今後の経済を展望するにあたり、最初に、COVID-19によって引き起こされた景気後退とその後の回復の特徴について触れたいと思います。今回の景気後退と回復の最も大きな特徴は、不均一性です。景気後退はいずれもそれぞれに異なるものですが、今回はとりわけ、産業、業態、職種等の落ち込みの違いが鮮明であるのが特徴です。感染症対策や人々の行動変化を背景として、対面の接触を必要とする産業等が生み出す財・サービスへの需要が急減し、回復もより鈍くなっています。

景気後退と回復の不均一性は、2000年代後半の世界金融危機前後から続く3つのトレンドをさらに深める可能性があります。第1に、貯蓄の高まりです。感染症と景気回復の過程をめぐる不確実性を背景として、貯蓄は大きく高まっています。第2に、経済的な不平等の拡大です。感染症は、低所得者や若年労働者などに、より大きな負の影響をもたらすなど、その影響は不均一かつ逆進的であることが指摘されています。そのため、所得や富の不平等拡大を懸念する声もあります。第3に、債務の拡大です。借入れは、公的なものであれ民間のものであれ、感染症による負の影響を緩和し、経済活動を平準化するために必須なものです。必要な対応の結果として、債務の急増が多くの国でみられています。

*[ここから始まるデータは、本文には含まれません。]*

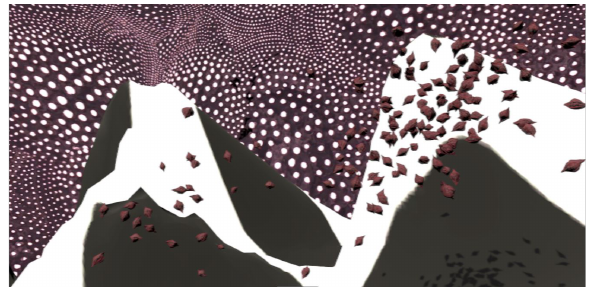
Figure 5. AudioVirtualizer scene 2a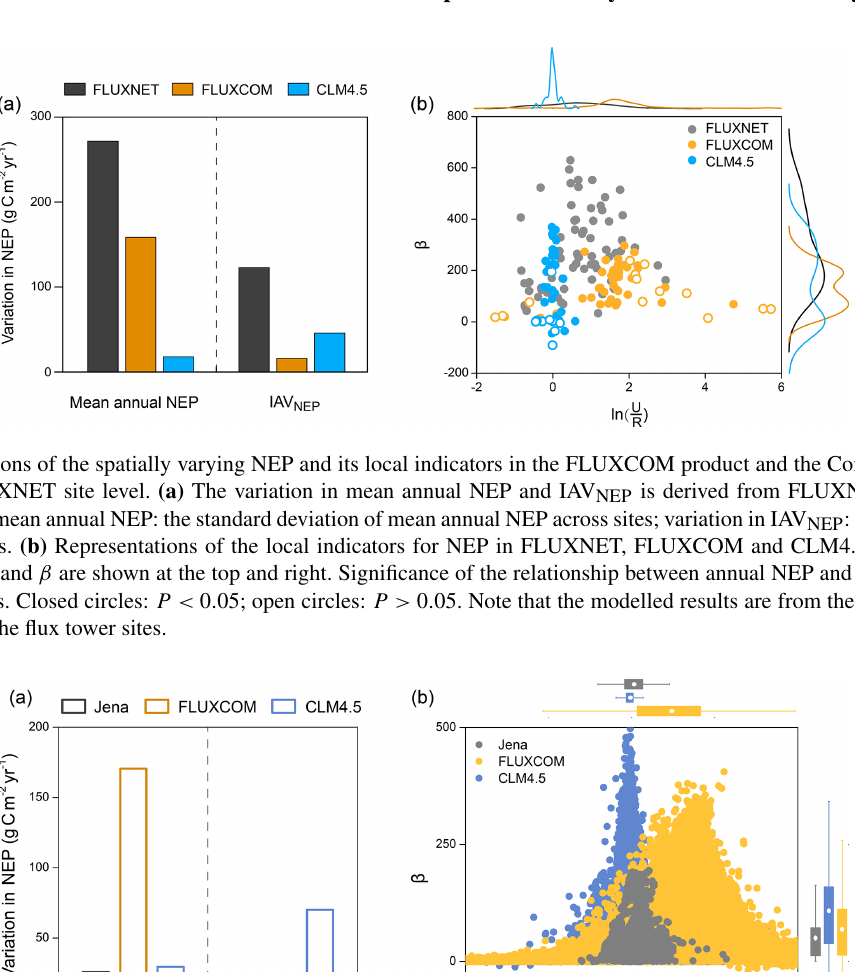
Figure 6. Representations of the spatially varying NEP and its local indicators in the FLUXCOM product and the Community Land Model (CLM4.5) at the global scale. (a) The variation in mean annual NEP and IAV NEP is derived from Jena CarboScope inversion, FLUXCOM and CLM4.5. Variation in mean annual NEP: the spatial variation in mean annual NEP; variation in IAV NEP : the spatial variation in standard deviation in IAV NEP . (b) Representations of the local indicators for NEP in Jena CarboScope inversion, FLUXCOM and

貯蓄、不平等、債務の3つの高まりは、実際には相互に関連していると考えられるほか、理論的には自然利子率を低下させる可能性もあります。学界では、すでにこの3つの高まりに関する様々な研究が行われていますが、感染症危機からの回復を踏まえた新たな経済のあり方に関する我々の理解を、より一層深めるためにも、さらなる研究と議論が期待されるところです。

(2)構造変化

経済を展望するにあたっては、今述べた3つのトレンド深化とは異なる動きとして、家計・企業の行動様式の変化をはじめ、技術や産業といった経済構造の変化が起こりつつあることが指摘できます。そのなかでも特に、感染症危機のもとでデジタル化が急速に拡大したことは、重要な変化であると考えられます。経済の様々な分野で、対面からオンライン活動へのシフトが生じました。人の移動とりわけ国境を越えた移動はほぼ完全に止まりましたが、デジタル技術によって地理的な制約が取り除かれ、感染症による経済の落ち込みが和らげられました。デジタル技術を用いた新しいビジネスも、幅広い分野で台頭しています。

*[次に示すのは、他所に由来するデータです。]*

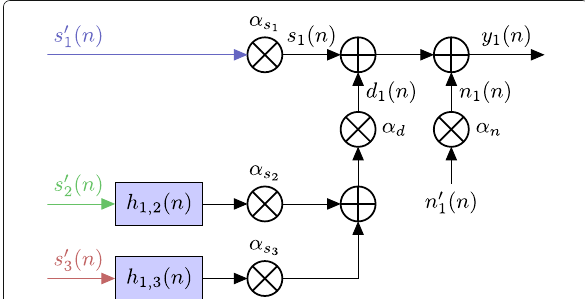
Fig. 3 Simulation diagram of the close-talk microphone signal y 1 ( n ) , employing input speech data, measured room impulse responses (RIRs), and assuming h m , m ( n ) = δ( n ) . For computation of microphone signals y 2 ( n ) and y 3 ( n ) , the inputs are to be changed accordingly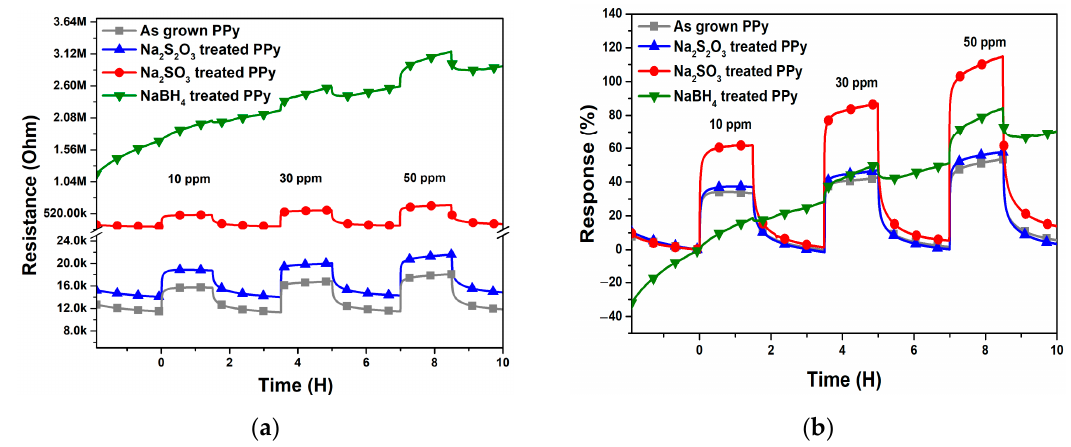
Figure 8. Ammonia sensing test: ( a ) electric resistance changes and ( b ) response of the as grown PPy sensor and PPy sensors after reduction treatments in Na 2 S 2 O 3, Na 2 SO 3 and NaBH 4 10 wt% solution in demineralized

今後重要な点は、こうした構造変化が経済全体の生産性上昇につながり、成長の果実が社会に広く還元されるのかということです。例えば、デジタル化の進展は、イノベーションや効率的な資源活用などを通じて、生産性を押し上げ、広い経済主体に恩恵をもたらすと期待されます。一方で、仮に成長の果実が一部に集中し不平等が拡大すると、包摂的な経済成長を実現することが難しくなるといった可能性があることには、注意が必要です。

3.政策課題

次に、中央銀行が直面する政策課題について概観したいと思います。今回の感染症危機下での政策対応の特徴は2点あります。第1の特徴は、政策対応の速さです。中央銀行は、国内外の金融市場の不安定化に対して、即座に大量の流動性供給を行い、実体経済と金融の負の相乗作用の顕在化を回避しました。我々は、世界金融危機での経験を十分に活かしたと言えます。第2の特徴は、財政政策と金融政策の連携です。中央銀行が流動性という救命索を提供するなか、政府は所得補償や雇用維持といったセーフティーネットを強化しました。こうした政策の分業によって、相乗効果が発揮され、経済の急降下を回避することに大きく貢献しました。

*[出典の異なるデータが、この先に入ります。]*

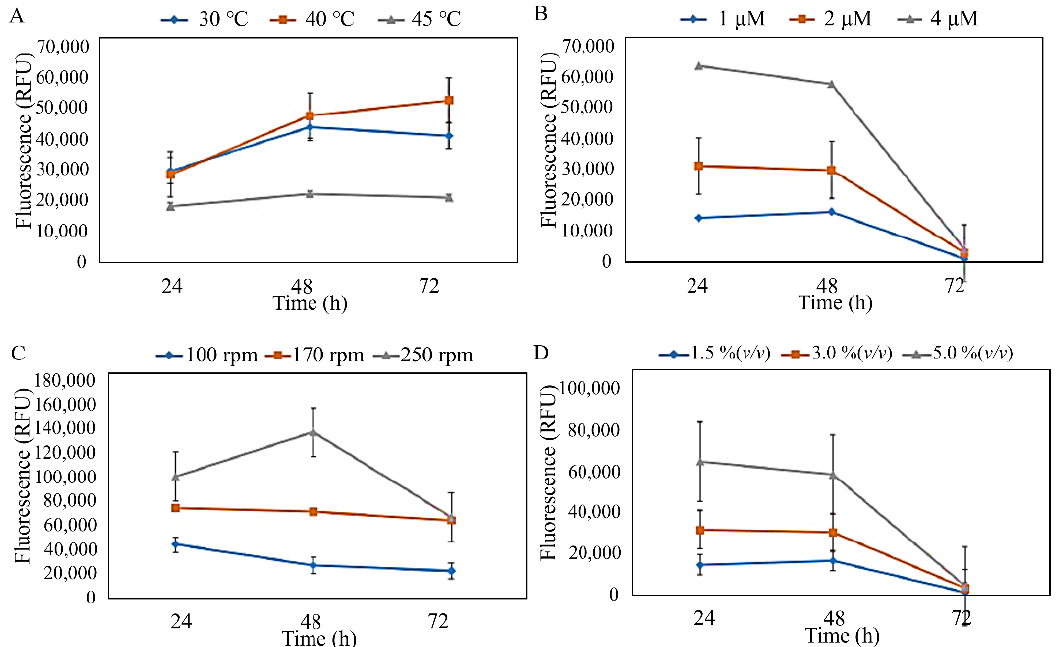
Figure 3. Identification of suitable culture parameters for PHA biosynthesis by S. mizutaii UMTKB-6 cultured in sucrose. ( A ). Effect of temperature on PHA production, ( B ). effect of MgSO 4 ·7H 2 O concentration on PHA production, ( C ). effect of agitation on PHA production, ( D ). effect of inoculum concentration on PHA.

先行きをみると、政策当局の直面する課題は、流動性支援から、債務返済能力や企業の存続可能性、そして経済構造の変化に対応した資源の再配分へと移行していくと考えられます。さらに、こうした課題に、今回の危機でより明白となった経済的な不平等や、このところ世界的に議論の高まりがみられている気候変動への対応も加わることになります。対応する政策についても、一時的な応急措置から中長期的な構造政策へと、政策の重心が移行していくでしょう。一連の課題は、程度の差はあれ、物価、実体経済、金融システムの安定とも関連しています。このような意味において、中央銀行が考慮すべき問題の範囲に広がりがみられています。

4.ニューノーマルへの適応

これまで経済の展望と政策課題を概観してきましたが、その先に感染症後の「ニューノーマル」があります。明確な姿はまだみえていませんが、1つ確かに言えることは、我々の住む世界が、感染症前の状態に完全に戻ることはないであろうということです。

1年以上にもわたる感染症下での経験は、社会のあり方に大きな変化をもたらしました。なかでも、先ほども述べたデジタル技術の利用拡大とその経験は、社会に対して想像以上に大きな変容をもたらしました。在宅勤務、オンライン・ショッピング、遠隔教育、遠隔医療など、労働、ビジネス、教育、医療をはじめあらゆる面で対面からオンラインへのシフトが起こりました。私自身、この1年余りの間に数多くのオンラインでの国際会議に参加しましたが、デジタル技術によって、空間を超えて世界中の異なる場所にいる人々と同じ時間を共有し、議論できることの恩恵を強く感じます。実際、今回のコンファランスについても、オンライン会議だからこそ、これだけのメンバーを一斉にお迎えできたというのも事実だと思います。

もちろん、新たな技術には正と負の二面性があり、対面交流でしか得られないコミュニケーションがあることも無視できません。その点ではアンビバレンスを感じます。しかし、感染症を乗り越えた後も、おそらくすべてが元通りになることはないでしょう。感染症下の適応として生じたデジタル化の拡がりと加速は、社会に不可逆な変化をもたらしてきました。我々は、感染症危機下での発見と学習を活かして、新たな社会と経済、すなわち「ニューノーマル」を追求し形作っていく必要があります。

5.結び

この15年ほどの間に、我々は、世界金融危機と感染症危機という2つのグローバルな危機を経験してきました。両危機への対応を通じて、中央銀行、国際機関、学界の連携はより深まり、政策の理論と実践も発展してきました。今回の危機では、疫学と経済学を跨ぐ学際的な知見の導入やデジタル技術を背景としたモビリティ・データの利用等によって、タイムリーに政策的示唆を導くなど、経済学を含む学界が大いに活躍しました。

感染症の収束に光はみえていますが、その先にある社会や経済の姿はまだ霧に包まれています。したがって、本コンファランスが掲げる「COVID-19後の展望と政策課題」というテーマも、いつになく広範な論点に及びます。もちろん、直面する不確実性の大きさを踏まえれば、それらの論点の相対的な重要性や、各論点に関するあるべき方向性について、各々の見解が異なるのは、ごく自然なことです。今大事なのは、意見を収束させることよりも、中央銀行、国際機関、学界が各々知恵を出し合って、様々な見解を提示していくことでしょう。本日と明日、数時間という限られた時間ではありますが、各機関および学界を代表する皆さまにご参加頂き、議論できることをとても心強く思います。このコンファランスを通じて、感染症後の経済や政策に関する多くの知見が示されることを期待します。

ご清聴ありがとうございました。